Diver started work as a cook for a threshing mill, touring around the country for his job. He married Ivy Doran in 1934, and soon after moved to Oamaru's South Hill where he worked at Awamoa Park thrashing weeds, then early shifts as a baker.
However, his wife struggled to look after five children while he slept at irregular hours, so he found work at Alliance Textiles before buying a dairy in the South Hill shopping centre.
Diver was a talented sportsman. "He was good at all sports - rugby, athletics, sprinting, tennis, table tennis, you name it," Bell says. "He was much better at table tennis and rugby. He trialled for the All Blacks, he played in Probable vs Possible games for them but didn't get into the final squad."
In Oamaru, he played for the Athletic Rugby Club and North Otago representative team.
Meanwhile, Julius Romison, a Jewish immigrant, had begun running a successful confectionery-manufacturing business in Dunedin. As business grew, Romison built a two-storied factory in Great King St and opened three shops in Dunedin. Romison died in 1935 and the business, J Romison and Company, was put up for tender.
In 1937, Jack McNamara, backed by a group of Dunedin investors, acquired the plant and recipes, and established Romison's Confectionery, later known as Regina Confections.
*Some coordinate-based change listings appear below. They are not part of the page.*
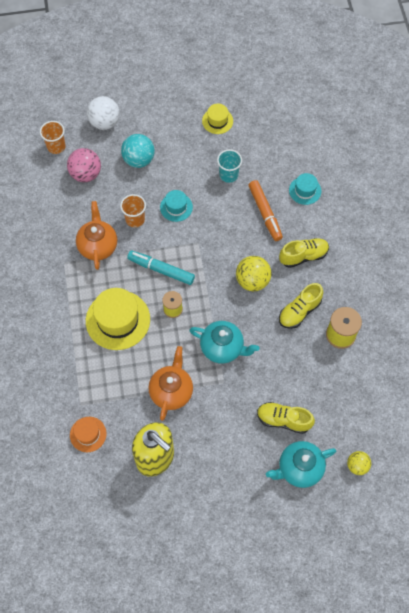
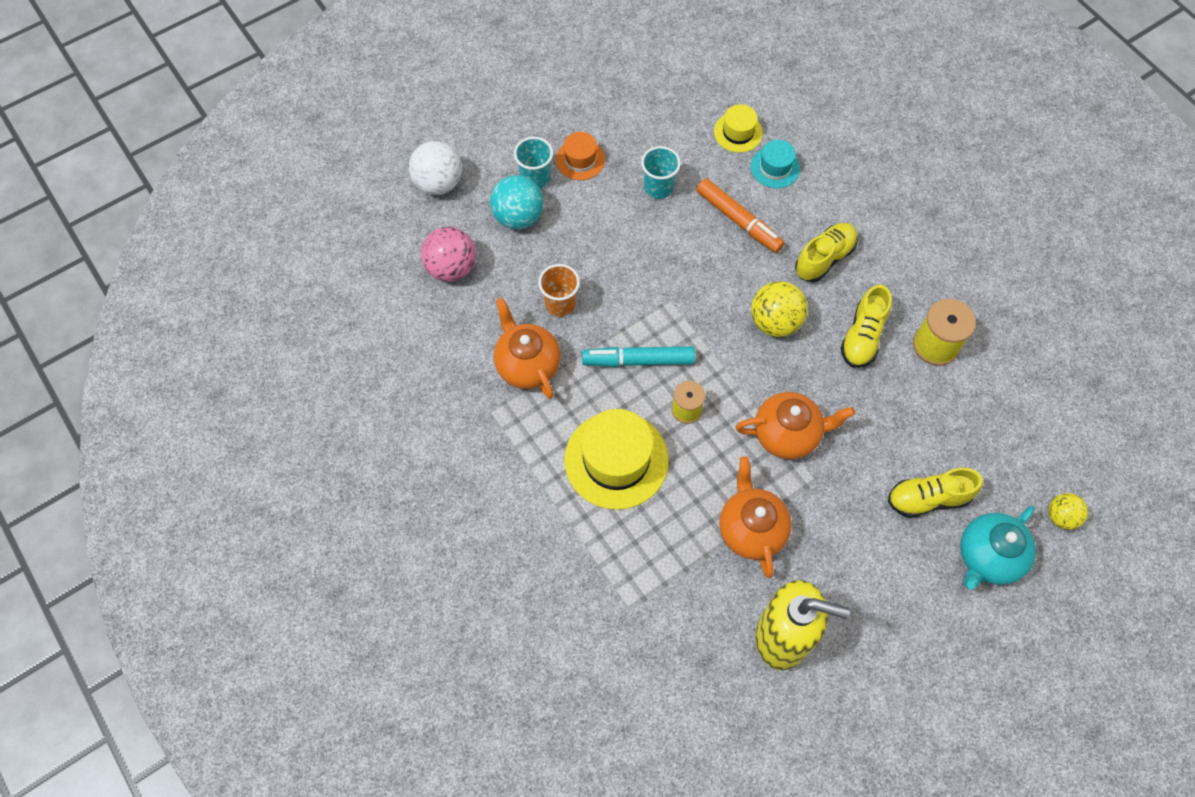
camera: 25 degrees left, 0 degrees up
(56, 146) = (385, 245): orange cup -> none
(88, 434) = (666, 648): orange hat -> orange hat (580, 159)
(160, 141) = (535, 178): none -> turquoise cup
(176, 207) = (610, 262): turquoise hat -> none
(217, 121) = (600, 119): yellow hat -> yellow hat (738, 132)
(223, 348) = (787, 434): turquoise teapot -> orange teapot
The name came from the Regina brand that was being used by the company to describe the soft caramels and chocolate fruit, which were highly regarded throughout the country. In 1949, McNamara moved the business to the existing Thames Highway site in Oamaru.
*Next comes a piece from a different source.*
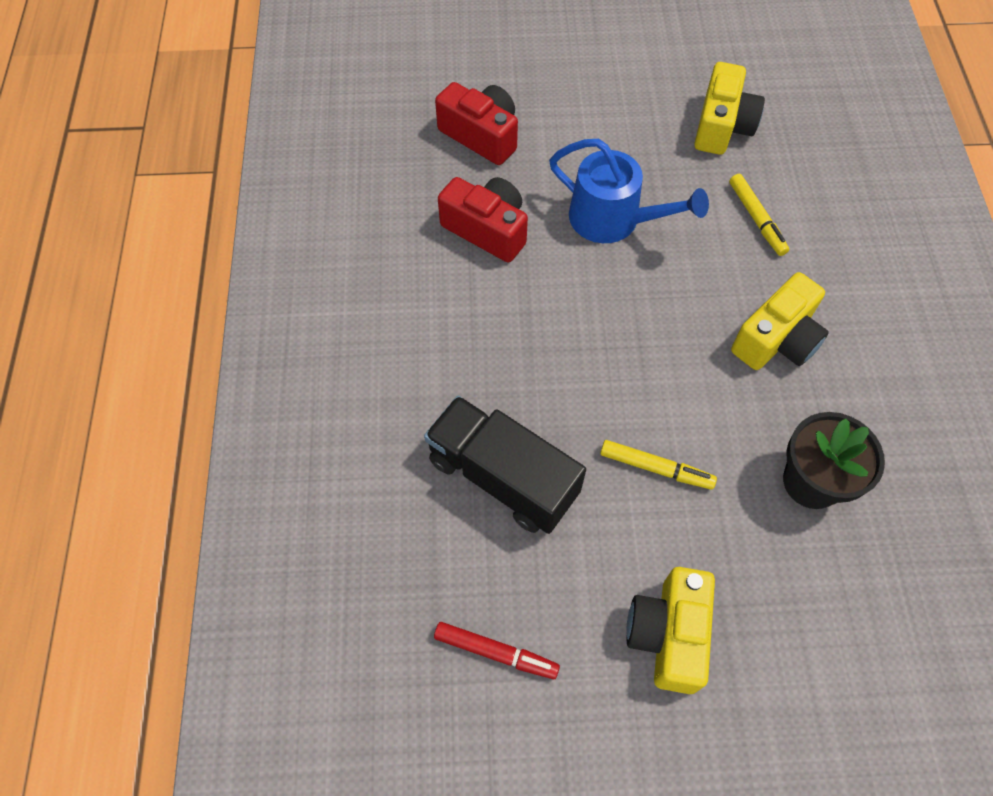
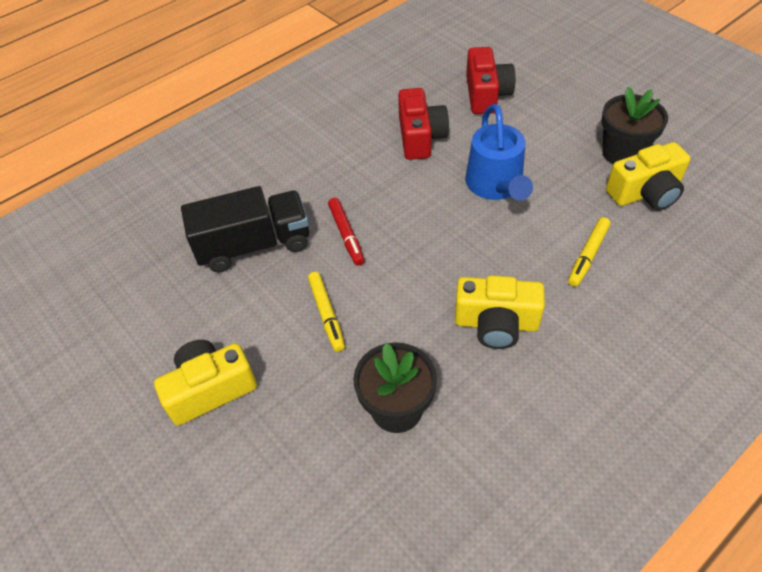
camera: 55 degrees right, 10 degrees down
(496, 652) = (136, 310): red marker -> red marker (346, 235)
(502, 477) = (254, 245): black truck -> black truck turned 75 degrees clockwise
(661, 103) = (622, 153): none -> black flower pot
Diver was employed as starch production manager at Regina Confectionery when the factory was first established in Oamaru.
Every day, without fail, he would bring the rejected marshmallow sweets home in his lunchbox.
"When he brought the leftovers home, for a start we loved it, all of these wonderful sweets," Bell says. "It was just little bits and pieces, but after living for God-knows-how-many years on the marshmallow, I can't face it anymore."
Diver enjoyed his job and, after rising to the position of confectionery chef, was given the chance to find a use for excess marshmallow at the end of a production run.
A pineapple-flavoured marshmallow chocolate fish always had the most marshmallow left over at the end of a production run, and Diver came up with the idea of creating a small, flat, chocolate-covered morsel of pineapple-flavoured marshmallow.
But it wasn't until after Diver died, in Alexandra in 1994, that Pineapple Chunks really took off.
"It wasn't a really big deal, the Pineapple Chunks, it was just another manufacturing line. There was a lot of things that Regina sold, it was a big business," Bell says.
"It was just something to do with the leftovers. They had wine gums, jelly beans and all of that as well. [Pineapple Chunks] were a good seller, but he had no idea how big it was about to get."
The sweets now go by many different names, but it came as a surprise to the Diver family to hear that the Australians recently tried to stake a claim to the chewy yellow sweet.
Australia's Channel 7 Sunrise television programme offered the lollies to British boy band One Direction among a sample of Australian delicacies, including Vegemite and Tim Tams, with the hosts declaring Pineapple Lumps as "an Aussie delicacy - in Queensland".
From pavlova to Phar Lap, the Australians seem to have a habit of claiming New Zealand cultural cornerstones as their own and, yet again, have wrongfully staked a claim to the Kiwi invention of Pineapple Lumps.
"I was having hysterics, nobody has ever queried Pineapple Chunks," Bell says. "Dad would not be very pleased."
Diver went on to work at Regina until he retired in 1970, at age 60. In 1994, his health deteriorated and he moved to Alexandra where he died, six months later, at the age of 84.
Diver's bagged sweets are now probably best known as Pineapple Lumps bearing the Pascal brand, which would bring a lump to his throat.
They are undoubtedly Kiwi, and it all started on Thames Highway in Oamaru.